I been lurking this thread and just a question, what is the best way to actually get into Mage line World of Darkness games?
I'd say M20 but with the caveat that wasn't really designed as book for newcomers, it was more intended for old fans. However it does improve on some aspects of the game and its mechanics. In particular I love how they've changed up Foci and Paradigm.
Also it is a near 700 page book so it can be daunting to someone new.
I'd say get M20 and the free
M20 Quickstart PDF. Read the latter first as it is much, much smaller and focuses on the basics of the game and its systems making it much easier to digest. After that you can move on to the behemoth of the M20 Rulebook.
From there it really depends on where you want to explore. MtAs has plenty to offer and there's more material in the pipeline. Though I would say that
M20 How Do You Do That? is worth taking a look at.
I think you might be mistaking me here though. I'm not saying all technocrats are evil. I'm saying that in general the technocracy works better as antagonists. As avatars of the twisted system that you, as young mages, need to tear down, and ones that manifest the sins of society. From that point of view, the guys at the top being a bunch of old imperialists is actually pretty cool.
While I don't hold that the Union works better as antagonists, I will say that when I do use them as antagonists I much prefer the more nuanced Union of later Editions, where they aren't jack-booted thought police bent on crushing wonder and imagination and imposing control and stasis on the world. There are times when you want enemies that are monstrous and alien to contend with and while there are times and situations that the Union can play that role
but to me the Technocracy is at their best as villains when you can understand them, when you can relate to them and ultimately realize just far they have risen and fallen from their origins as the Order of Reason. It makes the Union both horrifying and tragic. Their ambition and success has pulled them from their noble ideals, twisting the OoR into the soulless monolith of the Union. As I expressed before, the OoR's Body and Mind, the High Guild and Cabal of Pure Thought, murdered their noble Spirit, the Craftmasons, as that corruption set in within the OoR.
Sure there are those within the Union that are striving to cut out the rot, mend the damage and try to steer the Union back towards the ideals and goals they had been founded on but they are few, working inside a vast, crumbling monolith.
Worse, they could be what the Traditions could have become if their positions had been reversed, with the OoR being the desperate underdogs battling a powerful, tyrannical Traditionalist Imperium. Or they could be what the Traditions become if the Union collapsed and they took their place as the top dog of the MtAs world.

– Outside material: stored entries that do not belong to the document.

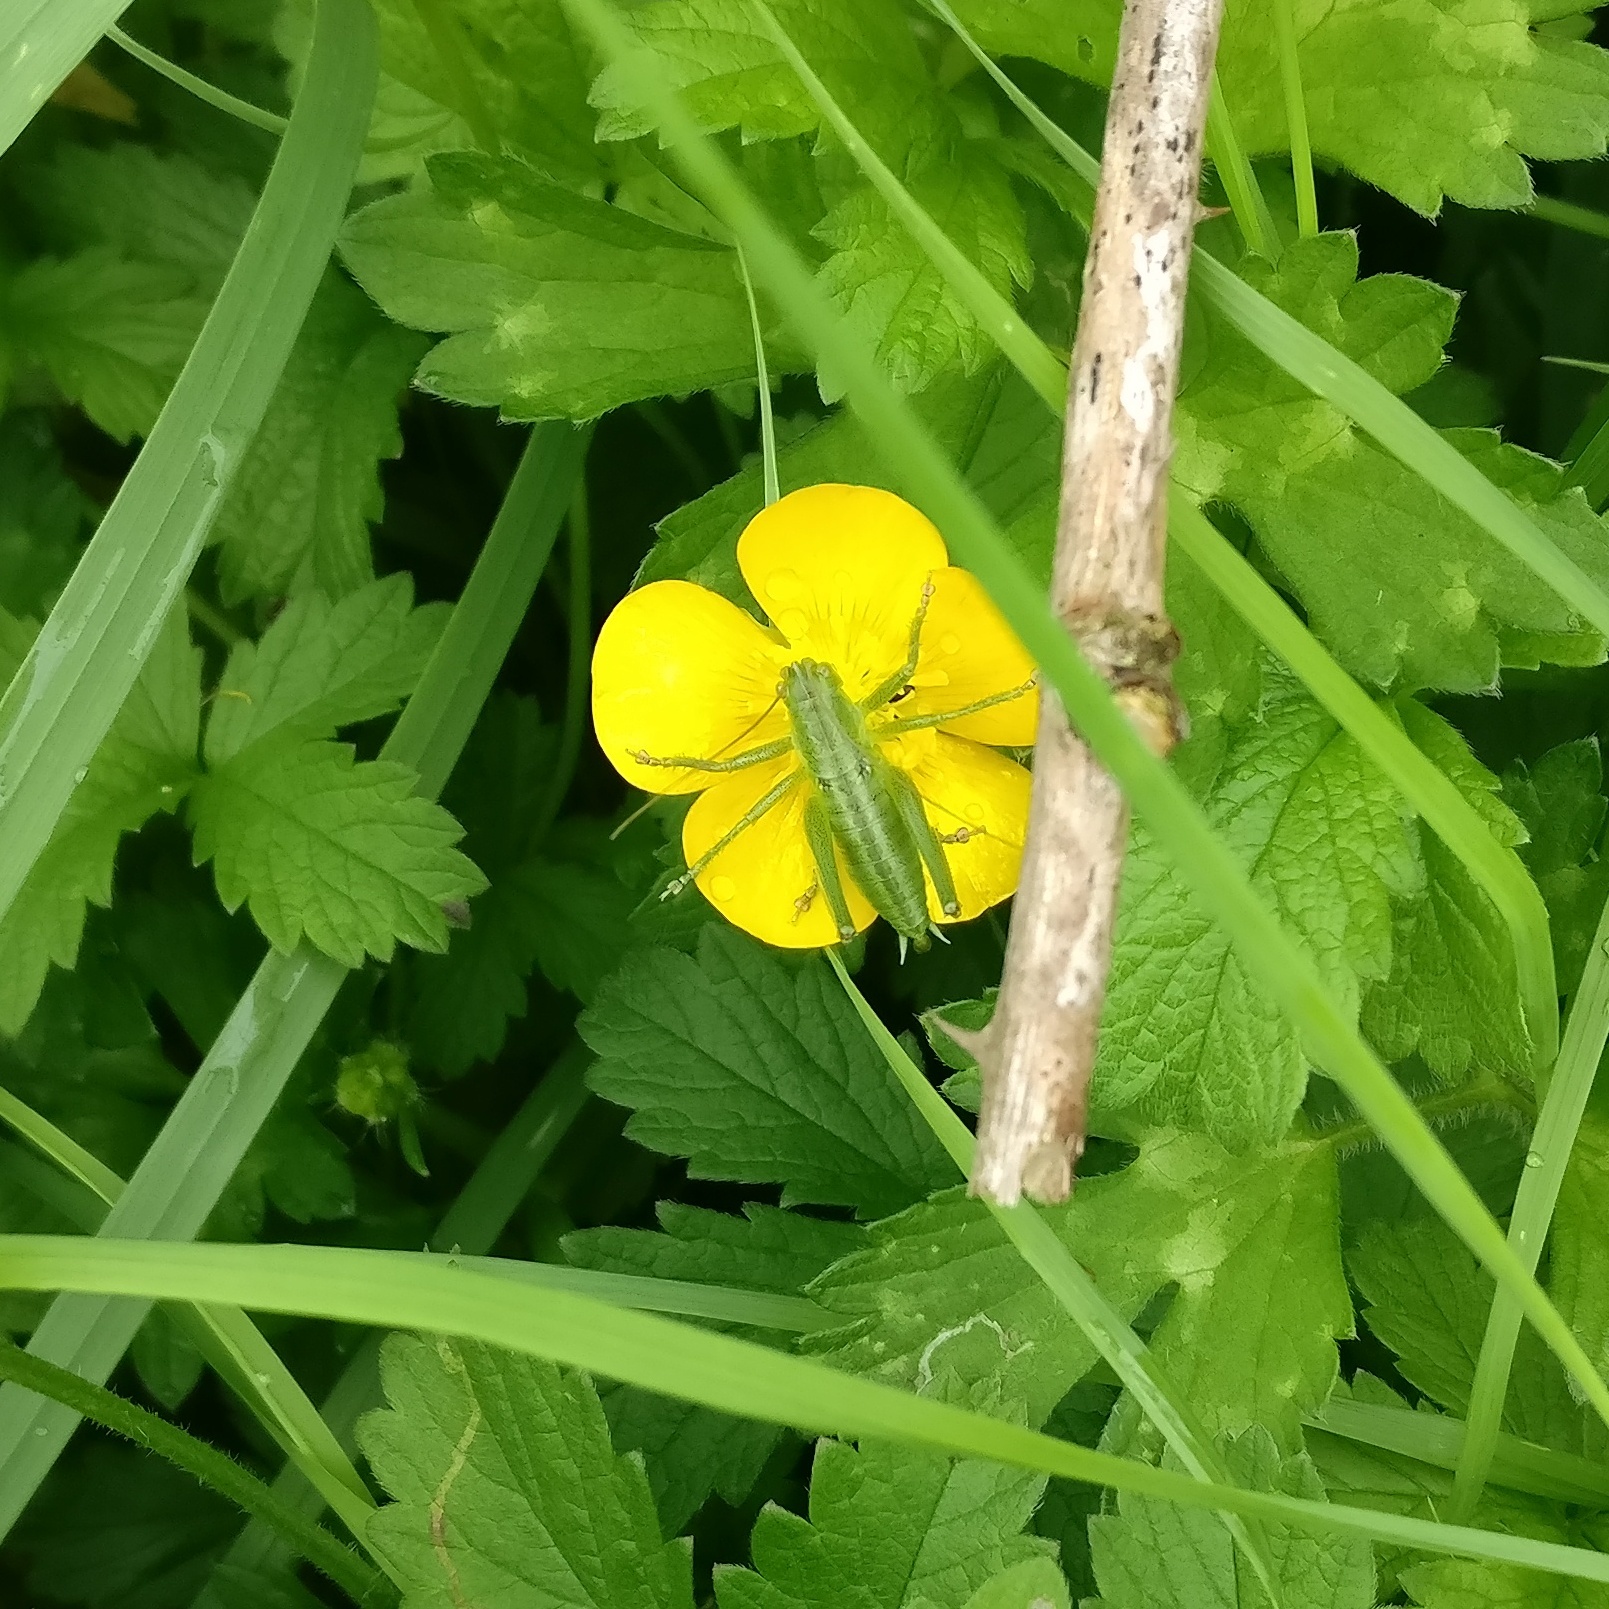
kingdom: Animalia
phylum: Arthropoda
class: Insecta
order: Orthoptera
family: Tettigoniidae
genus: Tettigonia
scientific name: Tettigonia viridissima
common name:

As I said, I reject the idea that Mage should have a central antagonist at all--it's contrary to both the postmodern nature of mage and the way actual real life works. As far as I'm concerned it should be moral ambiguity all the way down.
I agree. I've been into MtAs since around 2002. And in all that time I've come to a single conclusion about Willworkers, their beliefs and the world they live in:
Everyone is right, everyone is wrong and Belief is
EVERYTHING.
There is no MtAs group that is completely right or wrong. I've seen here and elsewhere people argue that the Technocracy is wrong because their Masters know that Magic is real while ignoring that the Traditions are just as wrong as them. Every Willworker, regardless of whether they practice Magic, Enlightened Science or whatever they call it, is doing the same thing, bending Reality to their whims. Terms like Magic and Enlightened Science are how they internalize what they are doing. That's why as Willworkers raise their Arete level they start discarding foci, because they start to realize they don't need them, that their beliefs are but a sliver of a greater truth.
Even the Nephandi and their Descent, an inversion of Mages and their Ascension, and Marauders and their maddness are but a part of this. I remember the ending of the first scenario in
Ascension, the book that ended MtAs, which was the one most tied to the metaplot of MtAs ended with
everyone Awakening and each achieving their own interpretation of Ascension. The Nephandi were carried off to the Hells they had always dreamed of, the Marauders became universes, each based on their mad ideas of Reality, every Traditionalist, Technocrat and Craft Mage reached their Enlightenment, Nirvana, Unity, Singularity or whatever they believed in.
All are One yet One is Many.
As far as I'm concerned, my vision of Mage isn't really bound to any one edition--however, I fail to see why the conflict between the Technocracy must be some sort of active war rather than a more subtle conflict, or why the ascension war being a thing needs to make the Technocracy cut and dry antagonists or get rid of all the things revised does well like actually making people believe their paradigm.
Again, something I firmly agree with. Nothing about the Ascension War that dictates that one side has to be wrong and one side has to be right or that one side has to be good, the other evil. Often times it is the shades of grey that are more interesting than the black and white.